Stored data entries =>

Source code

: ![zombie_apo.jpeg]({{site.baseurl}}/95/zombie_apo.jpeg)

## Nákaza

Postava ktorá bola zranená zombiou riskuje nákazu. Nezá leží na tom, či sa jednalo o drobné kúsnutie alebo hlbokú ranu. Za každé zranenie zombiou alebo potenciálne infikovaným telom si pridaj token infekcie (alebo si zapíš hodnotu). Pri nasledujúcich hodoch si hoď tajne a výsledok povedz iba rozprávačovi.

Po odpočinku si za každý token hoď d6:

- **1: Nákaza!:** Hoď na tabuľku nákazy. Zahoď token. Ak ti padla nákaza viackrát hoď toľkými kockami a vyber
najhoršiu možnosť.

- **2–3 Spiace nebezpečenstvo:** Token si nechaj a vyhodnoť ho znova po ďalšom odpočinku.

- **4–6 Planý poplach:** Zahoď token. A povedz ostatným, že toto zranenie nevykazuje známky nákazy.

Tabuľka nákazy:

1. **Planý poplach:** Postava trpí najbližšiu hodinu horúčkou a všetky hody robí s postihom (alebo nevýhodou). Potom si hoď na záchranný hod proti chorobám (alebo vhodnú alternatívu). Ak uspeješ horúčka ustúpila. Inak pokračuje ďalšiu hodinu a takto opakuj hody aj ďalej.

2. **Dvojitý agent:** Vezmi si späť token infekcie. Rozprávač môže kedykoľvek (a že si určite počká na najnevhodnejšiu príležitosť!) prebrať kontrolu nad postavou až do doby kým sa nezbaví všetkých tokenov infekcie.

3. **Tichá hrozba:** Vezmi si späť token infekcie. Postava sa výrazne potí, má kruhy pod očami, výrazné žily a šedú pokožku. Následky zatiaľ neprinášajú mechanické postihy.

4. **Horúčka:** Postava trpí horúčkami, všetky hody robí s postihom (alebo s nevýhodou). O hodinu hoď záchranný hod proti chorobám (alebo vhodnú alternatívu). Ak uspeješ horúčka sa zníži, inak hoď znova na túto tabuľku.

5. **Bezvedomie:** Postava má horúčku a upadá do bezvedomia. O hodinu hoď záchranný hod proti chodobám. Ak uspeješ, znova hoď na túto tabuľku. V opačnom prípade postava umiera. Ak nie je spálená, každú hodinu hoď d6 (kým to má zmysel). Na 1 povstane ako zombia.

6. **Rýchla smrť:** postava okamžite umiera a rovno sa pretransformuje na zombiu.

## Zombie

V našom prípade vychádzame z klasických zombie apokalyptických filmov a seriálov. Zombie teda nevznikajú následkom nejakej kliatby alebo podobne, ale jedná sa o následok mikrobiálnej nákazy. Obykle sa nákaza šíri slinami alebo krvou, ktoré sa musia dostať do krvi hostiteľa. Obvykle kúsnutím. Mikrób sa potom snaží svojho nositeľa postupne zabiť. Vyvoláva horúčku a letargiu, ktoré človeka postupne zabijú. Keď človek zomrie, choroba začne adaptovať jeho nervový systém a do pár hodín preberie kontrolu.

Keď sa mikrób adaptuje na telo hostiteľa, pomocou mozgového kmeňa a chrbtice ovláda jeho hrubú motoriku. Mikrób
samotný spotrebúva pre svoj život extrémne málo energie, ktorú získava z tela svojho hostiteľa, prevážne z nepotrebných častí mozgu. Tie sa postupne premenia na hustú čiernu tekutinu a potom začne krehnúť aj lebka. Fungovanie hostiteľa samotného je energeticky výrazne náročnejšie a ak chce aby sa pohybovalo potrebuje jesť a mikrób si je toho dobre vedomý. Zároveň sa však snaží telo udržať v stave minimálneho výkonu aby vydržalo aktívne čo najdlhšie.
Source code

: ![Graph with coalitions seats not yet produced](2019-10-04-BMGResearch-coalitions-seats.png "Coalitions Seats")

GOAL OF THE EXERCISE => Above are the entries. Quote exactly the lines from the one bearing "Po odpočinku si" through the one bearing "- **2–3 Spiace".

YOUR SOLUTION =>
Po odpočinku si za každý token hoď d6:

- **1: Nákaza!:** Hoď na tabuľku nákazy. Zahoď token. Ak ti padla nákaza viackrát hoď toľkými kockami a vyber
najhoršiu možnosť.

- **2–3 Spiace nebezpečenstvo:** Token si nechaj a vyhodnoť ho znova po ďalšom odpočinku.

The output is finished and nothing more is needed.